The Supreme Court judgements, whatever these may be, will have had implications for around 370,000 mostly small, independent businesses with potential settlements of up to £1.2bn. If the Supreme Court confirms the judgements that took place in the High Court, claims will be remade and reviewed in 2020. Many businesses will have renewed annual policies since the first lockdown began and these will have new COVID-specific exclusions, so any validated claims are mostly relevant for older policies during the first UK lockdown, rather than those affected by the Tier system or second lockdown.
What are the implications for the named insurers?
During the first High Court case, For two insurers, Zurich and Ecclesiastical, the judgements were found entirely in their favour and the FCA decided not to appeal against the findings. For the remaining 13, they are likely to see an influx of claims from their insureds which will begin to be reviewed in 2021 if the Supreme Court rules against them. The impact of the payment of these claims on the insurers themselves will be unique to each company, but it is likely to have significant impacts on their solvency and operations.

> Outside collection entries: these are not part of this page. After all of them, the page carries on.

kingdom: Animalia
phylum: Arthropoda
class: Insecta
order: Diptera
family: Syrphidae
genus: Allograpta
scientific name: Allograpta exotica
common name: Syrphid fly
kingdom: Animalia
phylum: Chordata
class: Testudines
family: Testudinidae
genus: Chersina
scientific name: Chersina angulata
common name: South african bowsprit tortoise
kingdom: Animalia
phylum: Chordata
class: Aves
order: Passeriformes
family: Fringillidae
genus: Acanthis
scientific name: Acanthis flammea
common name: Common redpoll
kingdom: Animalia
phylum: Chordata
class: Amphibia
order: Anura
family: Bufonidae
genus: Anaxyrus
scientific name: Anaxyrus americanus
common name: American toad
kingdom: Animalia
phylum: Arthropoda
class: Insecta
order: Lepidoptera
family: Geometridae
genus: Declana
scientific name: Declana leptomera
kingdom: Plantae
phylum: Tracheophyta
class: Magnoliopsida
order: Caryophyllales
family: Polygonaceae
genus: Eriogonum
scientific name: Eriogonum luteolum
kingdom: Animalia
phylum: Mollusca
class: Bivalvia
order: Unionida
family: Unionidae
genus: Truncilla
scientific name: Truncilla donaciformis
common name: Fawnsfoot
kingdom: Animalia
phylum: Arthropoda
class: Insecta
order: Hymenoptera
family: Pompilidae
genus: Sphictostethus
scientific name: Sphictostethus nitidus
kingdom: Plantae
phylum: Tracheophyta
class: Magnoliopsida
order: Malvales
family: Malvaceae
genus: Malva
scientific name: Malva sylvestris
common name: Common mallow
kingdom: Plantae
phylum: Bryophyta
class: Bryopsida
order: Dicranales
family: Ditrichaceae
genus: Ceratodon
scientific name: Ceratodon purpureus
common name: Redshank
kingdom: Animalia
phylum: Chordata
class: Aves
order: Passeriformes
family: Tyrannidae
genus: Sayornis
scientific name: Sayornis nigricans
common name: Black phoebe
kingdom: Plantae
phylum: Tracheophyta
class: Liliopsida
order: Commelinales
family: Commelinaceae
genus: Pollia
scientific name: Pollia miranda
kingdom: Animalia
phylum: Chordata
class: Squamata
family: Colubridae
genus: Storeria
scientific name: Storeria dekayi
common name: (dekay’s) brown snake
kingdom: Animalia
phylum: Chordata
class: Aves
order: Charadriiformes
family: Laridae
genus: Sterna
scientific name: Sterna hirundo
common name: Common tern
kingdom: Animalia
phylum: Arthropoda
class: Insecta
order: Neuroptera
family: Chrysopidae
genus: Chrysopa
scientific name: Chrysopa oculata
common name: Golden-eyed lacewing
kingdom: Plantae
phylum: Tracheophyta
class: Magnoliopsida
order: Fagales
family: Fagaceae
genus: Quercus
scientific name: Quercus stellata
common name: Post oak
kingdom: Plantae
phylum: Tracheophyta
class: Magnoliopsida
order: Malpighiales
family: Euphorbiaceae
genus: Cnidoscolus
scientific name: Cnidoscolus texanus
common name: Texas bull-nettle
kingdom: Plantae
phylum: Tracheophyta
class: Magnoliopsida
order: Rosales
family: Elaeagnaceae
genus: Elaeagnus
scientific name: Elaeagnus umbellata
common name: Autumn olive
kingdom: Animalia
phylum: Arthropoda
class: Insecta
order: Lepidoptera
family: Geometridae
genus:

What are the implications for the wider insurance market?
The final ruling by the Supreme Court judges will provide authoritative guidance for the other policies, and potentially of similar ones not part of the case. For example, the Financial Ombudsman Service and courts in Scotland and Northern Ireland are expected to use the judgment to rule on other, similar cases. In anticipation of a ruling for the insureds rather than the insurers, many markets have restricted their appetites, tightened terms, and increased their renewal and new business rates to assist with claims reserving. These actions are contributing to an already hardening insurance market, which began in earnest in 2019.
When can we expect a conclusion?
The appeal hearing in the Supreme Court concluded on November 19 and a final decision is expected to be reached in just a few weeks. Having recognised the urgency of the case, the court hasn’t ruled out a judgement before the end of the year but it is most likely that we will receive this in January.